Felix MENDELSSOHN (1809-1847)
Piano Trio No.1 in D minor Op.49 (1839) [29:25]
Piano Trio No.2 in C minor Op.66 (1845) [29:19]
Robert SCHUMANN (1810-1856)
Clavierstücke in canonischer form Op.56 (1845) arr. Theodor Kirchner 1880s [28:27]
Trio Shaham Erez Wallfisch (Hagai Shaham (violin); Arnon Erez (piano); Raphael Wallfisch (cello))

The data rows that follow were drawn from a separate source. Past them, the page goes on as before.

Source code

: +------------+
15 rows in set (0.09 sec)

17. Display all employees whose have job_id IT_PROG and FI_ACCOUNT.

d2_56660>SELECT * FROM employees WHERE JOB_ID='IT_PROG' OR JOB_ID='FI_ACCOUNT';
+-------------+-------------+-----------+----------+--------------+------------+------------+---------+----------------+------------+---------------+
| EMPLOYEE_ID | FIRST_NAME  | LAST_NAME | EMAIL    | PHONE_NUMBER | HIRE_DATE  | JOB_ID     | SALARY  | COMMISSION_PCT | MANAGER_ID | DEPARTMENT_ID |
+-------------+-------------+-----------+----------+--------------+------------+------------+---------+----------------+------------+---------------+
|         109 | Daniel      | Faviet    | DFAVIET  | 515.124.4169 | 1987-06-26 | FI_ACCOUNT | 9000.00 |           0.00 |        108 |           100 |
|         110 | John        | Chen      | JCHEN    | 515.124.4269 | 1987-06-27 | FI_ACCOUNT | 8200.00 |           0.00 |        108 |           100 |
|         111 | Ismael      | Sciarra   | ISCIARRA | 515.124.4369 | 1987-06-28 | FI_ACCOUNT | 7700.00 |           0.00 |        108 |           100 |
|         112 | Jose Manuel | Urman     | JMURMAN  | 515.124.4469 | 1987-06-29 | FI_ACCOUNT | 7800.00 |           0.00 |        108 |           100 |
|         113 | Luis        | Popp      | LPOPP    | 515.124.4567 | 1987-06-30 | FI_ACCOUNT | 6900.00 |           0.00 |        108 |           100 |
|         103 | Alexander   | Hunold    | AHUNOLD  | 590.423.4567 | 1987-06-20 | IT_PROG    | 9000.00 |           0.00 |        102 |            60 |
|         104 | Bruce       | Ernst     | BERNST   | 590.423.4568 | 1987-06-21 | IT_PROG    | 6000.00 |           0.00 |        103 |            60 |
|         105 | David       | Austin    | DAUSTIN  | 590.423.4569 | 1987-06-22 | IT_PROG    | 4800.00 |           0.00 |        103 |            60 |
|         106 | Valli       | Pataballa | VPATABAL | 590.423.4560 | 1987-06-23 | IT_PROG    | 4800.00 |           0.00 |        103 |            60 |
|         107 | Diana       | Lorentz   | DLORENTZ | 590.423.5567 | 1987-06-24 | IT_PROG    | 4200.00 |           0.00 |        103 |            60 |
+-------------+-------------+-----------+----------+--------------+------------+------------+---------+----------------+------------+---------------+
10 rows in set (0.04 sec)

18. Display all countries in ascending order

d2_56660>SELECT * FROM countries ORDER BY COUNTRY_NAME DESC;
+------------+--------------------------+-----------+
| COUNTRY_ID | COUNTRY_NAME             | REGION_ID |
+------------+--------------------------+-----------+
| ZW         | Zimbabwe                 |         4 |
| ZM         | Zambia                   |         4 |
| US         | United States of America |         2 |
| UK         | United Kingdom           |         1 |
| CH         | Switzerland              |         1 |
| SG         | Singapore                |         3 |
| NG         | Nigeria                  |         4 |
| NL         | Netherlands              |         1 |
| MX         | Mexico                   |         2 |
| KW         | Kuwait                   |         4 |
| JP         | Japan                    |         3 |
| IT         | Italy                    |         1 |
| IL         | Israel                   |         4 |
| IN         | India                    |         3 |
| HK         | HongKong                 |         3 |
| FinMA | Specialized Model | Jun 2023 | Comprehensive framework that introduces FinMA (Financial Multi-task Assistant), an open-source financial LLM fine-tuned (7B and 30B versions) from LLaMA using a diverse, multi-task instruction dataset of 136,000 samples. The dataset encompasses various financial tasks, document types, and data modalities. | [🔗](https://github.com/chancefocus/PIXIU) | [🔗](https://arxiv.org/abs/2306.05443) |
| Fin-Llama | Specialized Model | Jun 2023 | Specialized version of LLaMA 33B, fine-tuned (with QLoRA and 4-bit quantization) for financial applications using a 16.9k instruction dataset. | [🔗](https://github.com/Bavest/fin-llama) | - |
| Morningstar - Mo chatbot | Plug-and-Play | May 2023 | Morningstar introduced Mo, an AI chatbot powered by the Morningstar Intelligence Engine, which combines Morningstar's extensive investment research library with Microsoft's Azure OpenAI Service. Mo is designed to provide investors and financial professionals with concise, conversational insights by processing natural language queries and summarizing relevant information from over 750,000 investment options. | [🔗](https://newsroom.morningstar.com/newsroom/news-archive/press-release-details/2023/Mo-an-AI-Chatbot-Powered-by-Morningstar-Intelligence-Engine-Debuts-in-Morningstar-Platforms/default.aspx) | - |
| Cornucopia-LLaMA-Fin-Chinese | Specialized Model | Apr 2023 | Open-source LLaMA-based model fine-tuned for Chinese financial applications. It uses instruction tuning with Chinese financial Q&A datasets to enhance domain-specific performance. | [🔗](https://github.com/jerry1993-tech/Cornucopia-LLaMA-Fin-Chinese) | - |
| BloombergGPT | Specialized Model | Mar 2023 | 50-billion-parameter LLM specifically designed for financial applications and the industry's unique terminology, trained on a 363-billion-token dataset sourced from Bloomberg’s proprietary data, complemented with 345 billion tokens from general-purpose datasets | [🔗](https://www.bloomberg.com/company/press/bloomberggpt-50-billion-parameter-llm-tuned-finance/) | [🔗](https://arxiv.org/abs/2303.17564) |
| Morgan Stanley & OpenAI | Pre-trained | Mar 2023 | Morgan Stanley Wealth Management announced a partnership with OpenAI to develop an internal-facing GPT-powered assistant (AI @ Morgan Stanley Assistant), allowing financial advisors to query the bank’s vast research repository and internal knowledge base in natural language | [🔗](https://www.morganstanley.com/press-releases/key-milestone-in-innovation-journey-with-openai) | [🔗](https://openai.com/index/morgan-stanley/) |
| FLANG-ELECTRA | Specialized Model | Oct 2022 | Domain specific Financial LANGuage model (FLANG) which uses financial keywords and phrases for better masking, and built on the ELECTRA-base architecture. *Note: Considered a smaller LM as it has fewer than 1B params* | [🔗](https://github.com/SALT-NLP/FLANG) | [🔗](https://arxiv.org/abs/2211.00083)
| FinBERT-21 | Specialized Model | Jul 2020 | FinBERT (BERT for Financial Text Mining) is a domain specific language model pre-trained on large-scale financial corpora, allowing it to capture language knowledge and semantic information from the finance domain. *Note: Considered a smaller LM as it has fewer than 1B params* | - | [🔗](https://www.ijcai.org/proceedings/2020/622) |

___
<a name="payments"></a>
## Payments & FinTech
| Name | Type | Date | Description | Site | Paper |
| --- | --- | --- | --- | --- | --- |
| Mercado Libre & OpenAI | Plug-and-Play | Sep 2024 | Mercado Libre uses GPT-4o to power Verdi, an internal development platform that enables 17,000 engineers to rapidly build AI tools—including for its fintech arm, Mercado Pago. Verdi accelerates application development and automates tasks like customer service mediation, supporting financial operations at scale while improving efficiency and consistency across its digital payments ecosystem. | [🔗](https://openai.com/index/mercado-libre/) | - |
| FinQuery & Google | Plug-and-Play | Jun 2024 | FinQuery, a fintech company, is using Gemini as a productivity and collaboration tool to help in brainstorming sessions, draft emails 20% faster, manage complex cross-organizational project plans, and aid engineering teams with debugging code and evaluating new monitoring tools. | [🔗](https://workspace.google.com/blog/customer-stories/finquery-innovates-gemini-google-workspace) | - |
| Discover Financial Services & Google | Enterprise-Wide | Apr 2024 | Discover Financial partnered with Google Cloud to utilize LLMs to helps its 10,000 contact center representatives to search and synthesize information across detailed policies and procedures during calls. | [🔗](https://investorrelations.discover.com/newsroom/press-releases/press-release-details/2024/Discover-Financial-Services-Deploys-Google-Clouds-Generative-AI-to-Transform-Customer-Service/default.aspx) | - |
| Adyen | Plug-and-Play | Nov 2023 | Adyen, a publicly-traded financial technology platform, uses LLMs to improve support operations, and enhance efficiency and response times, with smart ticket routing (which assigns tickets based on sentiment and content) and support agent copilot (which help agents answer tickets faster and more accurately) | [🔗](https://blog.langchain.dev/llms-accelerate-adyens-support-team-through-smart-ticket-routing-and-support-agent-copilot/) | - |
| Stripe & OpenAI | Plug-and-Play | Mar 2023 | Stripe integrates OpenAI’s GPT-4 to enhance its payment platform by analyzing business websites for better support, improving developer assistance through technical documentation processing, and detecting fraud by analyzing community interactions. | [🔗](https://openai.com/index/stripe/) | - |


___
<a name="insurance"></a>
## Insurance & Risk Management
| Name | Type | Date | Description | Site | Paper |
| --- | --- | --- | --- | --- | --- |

rec. April 2011, Nimbus Concert Hall, Wyastone Leys, Monmouth
NIMBUS NI 5875 [77:14]
 
This is a most distinguished example of chamber music making by a relatively recent ensemble, all of whom are well known to record buyers and concert-goers. The core of the partnership is that of Shaham and Erez, who are duo partners. Their flowering into a trio, via the addition of Wallfisch, sets fair to enrich the discography with perceptive, malleable and finely considered performances if this inaugural disc is anything to go by.
 
They have chosen the Mendelssohn trios and have chosen wisely. The C minor Op.66 is underpinned by Erez’s sparkling and invigorating pianism. The trio avoids undue rubati, ensuring that the spine of the music-making presses forward though never at the expense of breathing phraseology, when required of them. A splendid balance is thus maintained between momentum and consideration. The slow movement is full of restrained poetry, rapt yet chaste, enriched by touching little violin lines. The scherzo is astutely and wristily bowed and the finale is excitingly proclaimed, albeit energised through the most subtle and precise of means – plenty of clarity amidst the strong and heroic chorale, therefore.
 
Similar qualities inform the performance of the companion trio in D minor, which is probably the more often played and recorded. Again the playing is sensitively shaped, lyrical and avoiding heaviness. Shaham’s vibrato is often quite light and quick and he and Wallfisch ensure that vibrato speeds and colours are consonant and consistent. Opportunities to saturate the Andante are wisely resisted, the trio preferring a just balance between the dictates of expression and those of scale and architecture. A particularly fine example of this is the way they shape and project the elfin qualities of the scherzo.
 
The coupling is unusual and in some ways unexpected — the six Clavierstücke in canonischer form Op.56 Schumann wrote in 1845, the year in which Mendelssohn wrote his C minor trio - overlook the disc cover which speaks of only five canons**. These piano works were published in 1855 and arranged by Theodor Kirchner (1823-1903) for trio in the 1880s. Brahms greatly admired Kirchner’s adaptations of his own music, and it’s clear from Kirchner’s Schumann work that he had an ingenious ear. These Canons take on a very definite sound world and sense of characterisation in the trio medium. There’s deftness to them, a sense too of a ‘love duet’ element (in the fourth) and a rather delightfully charged, military but essentially good humoured march theme in the fifth. The last one is truly lovely. They’re played with elegance and deft rhythm.
 
Given excellently balanced recordings, these first class performances are evidence of sensitive and imaginative music-making.
 
Jonathan Woolf

** We have informed Nimbus of the error and they will correct the Cover.
 
Excellently balanced, first class performances, sensitive and imaginative music-making.